I guess little can be done in the immediate future about the state of new-ball bowlers in India, but if they are dropping like autumn leaves, it should be a matter of concern. I presume there is a long-term plan for the development and maintenance of fast bowlers in India; if so, this might be a good time to dust it off the shelf.

And in a land where spinners aren't exactly blooming either, Pragyan Ojha must feel a bit like a DMK minister these days. In recent times Harbhajan Singh, Piyush Chawla, Amit Mishra, R Ashwin, Ravindra Jadeja, and now Rahul Sharma, have been picked ahead of him. Presumably he has been left out now because Jadeja is back, and he was earlier because Chawla could bat, and before that because Mishra was around. In Hyderabad, where Ojha lives, there is a quaint locality called Koranti (named after the quarantine hospital in the area). He must think he has been issued a residence permit there.

Indian cricket needs to examine the deeper issues. On August 10, Virender Sehwag was thought fit enough to open the batting for India in a Test. He is now "yet to recover" for a one-day game to be played on October 14. There is no known record of an injury in the interim. So either he was played in August when he wasn't fit or there is another reason for his exclusion now. Neither situation is healthy. I suspect the first explanation is more plausible, but like with so many matters in cricket, there are questions but no answers.

I understand the National Cricket Academy has to certify a player fit before he can be selected, and so, presumably, Sehwag was passed fit and found his way to England. It could happen again, and we will continue to talk of injury management rather than practise it. Sehwag is not the only case. Ishant Sharma's announcement that he needs ankle surgery but will keep playing till the end of the tour of Australia is equally worrisome, given our players' history of breaking down on tour. Either Ishant is fully fit or he is unfit. I am not sure there is a state in between.
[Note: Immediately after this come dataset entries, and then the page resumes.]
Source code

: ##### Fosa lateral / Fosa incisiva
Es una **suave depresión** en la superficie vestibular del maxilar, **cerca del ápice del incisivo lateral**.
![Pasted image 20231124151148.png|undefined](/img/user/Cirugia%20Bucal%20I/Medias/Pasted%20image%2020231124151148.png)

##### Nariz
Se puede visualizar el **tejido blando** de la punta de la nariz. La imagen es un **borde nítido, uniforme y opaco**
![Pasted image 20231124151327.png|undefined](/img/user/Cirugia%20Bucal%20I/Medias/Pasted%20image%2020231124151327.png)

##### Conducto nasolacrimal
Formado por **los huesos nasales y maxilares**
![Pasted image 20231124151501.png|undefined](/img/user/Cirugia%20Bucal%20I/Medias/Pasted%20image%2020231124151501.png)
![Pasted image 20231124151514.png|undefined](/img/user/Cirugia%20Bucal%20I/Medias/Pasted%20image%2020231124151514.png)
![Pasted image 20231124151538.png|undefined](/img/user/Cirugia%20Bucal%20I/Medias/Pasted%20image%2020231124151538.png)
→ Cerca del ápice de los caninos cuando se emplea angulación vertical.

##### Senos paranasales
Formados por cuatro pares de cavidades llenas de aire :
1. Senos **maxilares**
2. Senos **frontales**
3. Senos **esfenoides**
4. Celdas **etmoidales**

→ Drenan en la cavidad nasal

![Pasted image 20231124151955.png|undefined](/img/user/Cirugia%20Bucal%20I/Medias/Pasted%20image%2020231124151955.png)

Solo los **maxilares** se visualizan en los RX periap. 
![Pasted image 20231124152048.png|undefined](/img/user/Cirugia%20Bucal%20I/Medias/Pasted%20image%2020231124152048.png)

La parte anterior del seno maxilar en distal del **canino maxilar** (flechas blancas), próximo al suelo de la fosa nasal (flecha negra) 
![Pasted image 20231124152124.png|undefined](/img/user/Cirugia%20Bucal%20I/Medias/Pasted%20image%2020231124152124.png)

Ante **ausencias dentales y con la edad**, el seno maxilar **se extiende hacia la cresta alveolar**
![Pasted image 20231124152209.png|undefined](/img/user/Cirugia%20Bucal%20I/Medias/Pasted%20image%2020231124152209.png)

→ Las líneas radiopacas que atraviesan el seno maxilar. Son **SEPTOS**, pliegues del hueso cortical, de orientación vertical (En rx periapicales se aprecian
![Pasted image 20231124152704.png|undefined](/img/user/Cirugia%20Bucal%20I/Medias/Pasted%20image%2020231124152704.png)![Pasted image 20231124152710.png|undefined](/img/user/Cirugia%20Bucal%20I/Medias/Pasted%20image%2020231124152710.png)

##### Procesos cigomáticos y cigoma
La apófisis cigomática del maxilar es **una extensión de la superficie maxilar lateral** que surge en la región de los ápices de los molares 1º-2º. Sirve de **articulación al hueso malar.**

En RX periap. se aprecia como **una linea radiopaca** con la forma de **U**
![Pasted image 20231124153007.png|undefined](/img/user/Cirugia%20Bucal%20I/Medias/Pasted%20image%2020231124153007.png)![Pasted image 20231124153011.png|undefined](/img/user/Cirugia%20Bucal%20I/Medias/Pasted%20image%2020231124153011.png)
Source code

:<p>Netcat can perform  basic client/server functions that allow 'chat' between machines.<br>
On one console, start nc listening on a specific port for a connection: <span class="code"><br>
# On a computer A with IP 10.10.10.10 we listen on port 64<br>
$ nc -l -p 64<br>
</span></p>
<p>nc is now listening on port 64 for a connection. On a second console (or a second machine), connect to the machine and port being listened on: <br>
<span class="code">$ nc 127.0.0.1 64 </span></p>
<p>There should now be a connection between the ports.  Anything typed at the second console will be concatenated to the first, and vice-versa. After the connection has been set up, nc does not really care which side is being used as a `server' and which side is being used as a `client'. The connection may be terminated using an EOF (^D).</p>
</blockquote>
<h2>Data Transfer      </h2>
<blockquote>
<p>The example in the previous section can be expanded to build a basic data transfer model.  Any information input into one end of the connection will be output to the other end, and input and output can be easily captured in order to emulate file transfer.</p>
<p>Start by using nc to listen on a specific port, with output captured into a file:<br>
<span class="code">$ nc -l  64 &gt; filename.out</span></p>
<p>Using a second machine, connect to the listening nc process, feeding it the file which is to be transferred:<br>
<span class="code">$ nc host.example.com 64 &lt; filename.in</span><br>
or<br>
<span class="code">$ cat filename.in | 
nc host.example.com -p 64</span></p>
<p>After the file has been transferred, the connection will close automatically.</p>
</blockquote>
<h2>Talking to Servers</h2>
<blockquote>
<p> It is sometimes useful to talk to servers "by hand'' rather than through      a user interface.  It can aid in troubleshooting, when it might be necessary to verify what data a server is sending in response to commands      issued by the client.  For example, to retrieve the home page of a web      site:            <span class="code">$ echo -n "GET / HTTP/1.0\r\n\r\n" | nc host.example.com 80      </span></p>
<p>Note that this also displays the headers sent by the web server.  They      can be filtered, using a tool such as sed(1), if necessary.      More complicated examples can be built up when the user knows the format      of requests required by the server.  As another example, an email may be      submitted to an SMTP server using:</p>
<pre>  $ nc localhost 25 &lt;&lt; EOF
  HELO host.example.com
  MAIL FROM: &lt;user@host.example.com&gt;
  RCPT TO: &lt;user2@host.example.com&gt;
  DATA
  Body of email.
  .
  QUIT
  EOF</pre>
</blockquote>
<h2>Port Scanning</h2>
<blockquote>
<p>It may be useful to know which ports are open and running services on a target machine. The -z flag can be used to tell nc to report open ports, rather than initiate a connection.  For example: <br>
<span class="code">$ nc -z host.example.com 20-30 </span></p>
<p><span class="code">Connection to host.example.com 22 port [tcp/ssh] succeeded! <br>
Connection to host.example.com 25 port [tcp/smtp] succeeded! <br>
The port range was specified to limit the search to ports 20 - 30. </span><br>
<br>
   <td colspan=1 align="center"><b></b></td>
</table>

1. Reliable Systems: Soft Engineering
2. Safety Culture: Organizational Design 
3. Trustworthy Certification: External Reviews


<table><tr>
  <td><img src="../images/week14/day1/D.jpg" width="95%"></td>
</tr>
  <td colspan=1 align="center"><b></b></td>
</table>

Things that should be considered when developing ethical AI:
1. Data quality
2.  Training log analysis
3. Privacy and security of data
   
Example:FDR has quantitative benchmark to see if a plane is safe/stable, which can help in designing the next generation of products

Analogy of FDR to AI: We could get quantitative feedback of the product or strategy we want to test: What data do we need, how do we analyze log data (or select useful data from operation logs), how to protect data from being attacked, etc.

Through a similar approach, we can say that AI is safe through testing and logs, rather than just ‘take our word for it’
Just as worrisome is the situation with MS Dhoni. In England his fingers were very sore and he was clearly in need of a break. It was just as clear that if he were to play the one-dayers against England at home, the only break he could get was during the Champions League Twenty20. Both the Champions League and the series against England are BCCI events, and I believe it's up to the board to set the priorities, given that players are contracted to it. Ditto with the IPL.

In an ideal world the BCCI must decide whether Sehwag undergoes surgery or plays for the Delhi Daredevils, and whether Dhoni rests his fingers and body or plays for the Chennai Super Kings. The player might have a preference but it shouldn't count. That is why the new system in England, and the one Australia seek to emulate, is so sound in its conception. The coach and the general manager of the team take a decision on whether a player plays or rests. They set the priority.

I have never understood the idea of a player asking for a break. The group that manages him and the team must take the call. If the priorities are clear, it's an easy decision. The IPL and the Champions League exploded; they didn't evolve naturally from India's existing cricket system. Just like you can't build an airport and think later of how travellers get there, you can't create a giant like the IPL or the Champions League without first deciding its role in the context of the national team.

Organisations must evolve to reflect changing times. You can no longer keep accounts in yellowing ledgers, or continue to have selectors representing zones years after the Ranji Trophy went open.

Not that it would make a difference to Ojha, cast aside as he is in his ward in Koranti.